Owensboro’s Boswell purchases iconic Beauchamp farm in Hawesville, wants to bring development to area

November 17, 2023 | 12:10 am

Updated November 17, 2023 | 12:11 am

Photo from Kurtz Auction

Gary Boswell, an Owensboro businessman and State Senator, bought the iconic Beauchamp-Taylor farm and house on KY 60 in Hancock County at an auction earlier this week. He views it as a prime location for economic development and tourism in the area. 

Longtime Owensboro Mayor and Haweseville native C. Waitman Taylor owned the property until his death. 

Boswell and Taylor were longtime friends, so Boswell jumped at the opportunity to purchase the Taylor family’s farm.

“I’m hoping we can attract new business or industry and replace the 600 jobs lost after Century Aluminum closed,” Boswell said. “I definitely plan on keeping it whole. It would make a great winery or distillery and an excellent tourism destination.”

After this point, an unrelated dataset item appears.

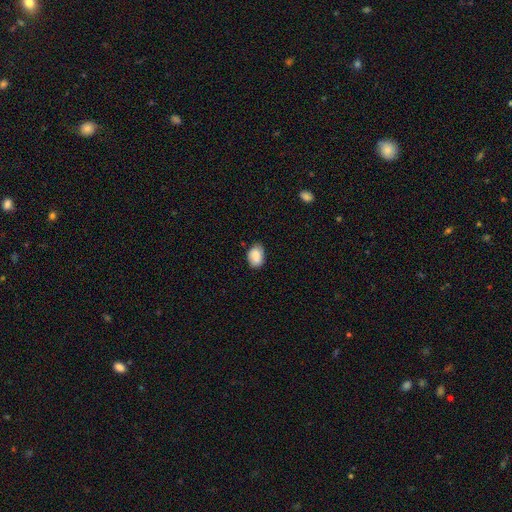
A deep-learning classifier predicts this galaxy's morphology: This is clearly a smooth galaxy (86%). How rounded: clearly in between (82%). Merging: likely none (75%).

Legend has it that several Beauchamp descendants returned home from the California gold rush with gold and hid it on the farm. And while Boswell said that didn’t sway his decision, he enjoys discussing the possibility. 

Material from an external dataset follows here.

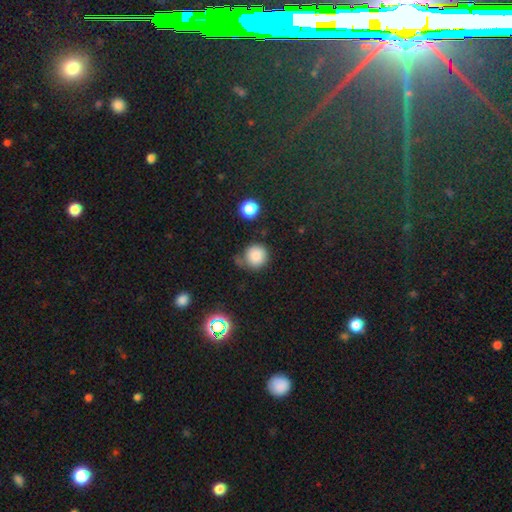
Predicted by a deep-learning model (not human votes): Morphology: type=smooth (83%); roundness=round (91%); merging=none (63%).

“The Beauchamp family was very involved in gold mining during the California gold rush,” he said. “The Taylors have a deed on the farm, where any gold found over the next 20 years must be split with them. If we find any gold here, it will be by accident.”

Boswell paid $492,000 for the land and home, which is on the National Register of Historic Places.

The house was built in 1850 and was the first plantation home in Hancock County. Boswell wants to preserve it if possible and is exploring the feasibility of restoring it. 

“It’s an old, beautiful home. I remember when C. Waitman Taylor purchased it and would have several social events there,” Boswell said. “There is a building full of political memorabilia from where his grandfather and great-grandfather both served as state representatives.”

Robert Beauchamp was a farmer and businessman who introduced the plantation system of farming to Hancock County. According to The Historical Marker Database, the plantation was a self-sufficient community with several kilns to make bricks for other buildings, a blacksmith shop, loomhouses, and a dairy.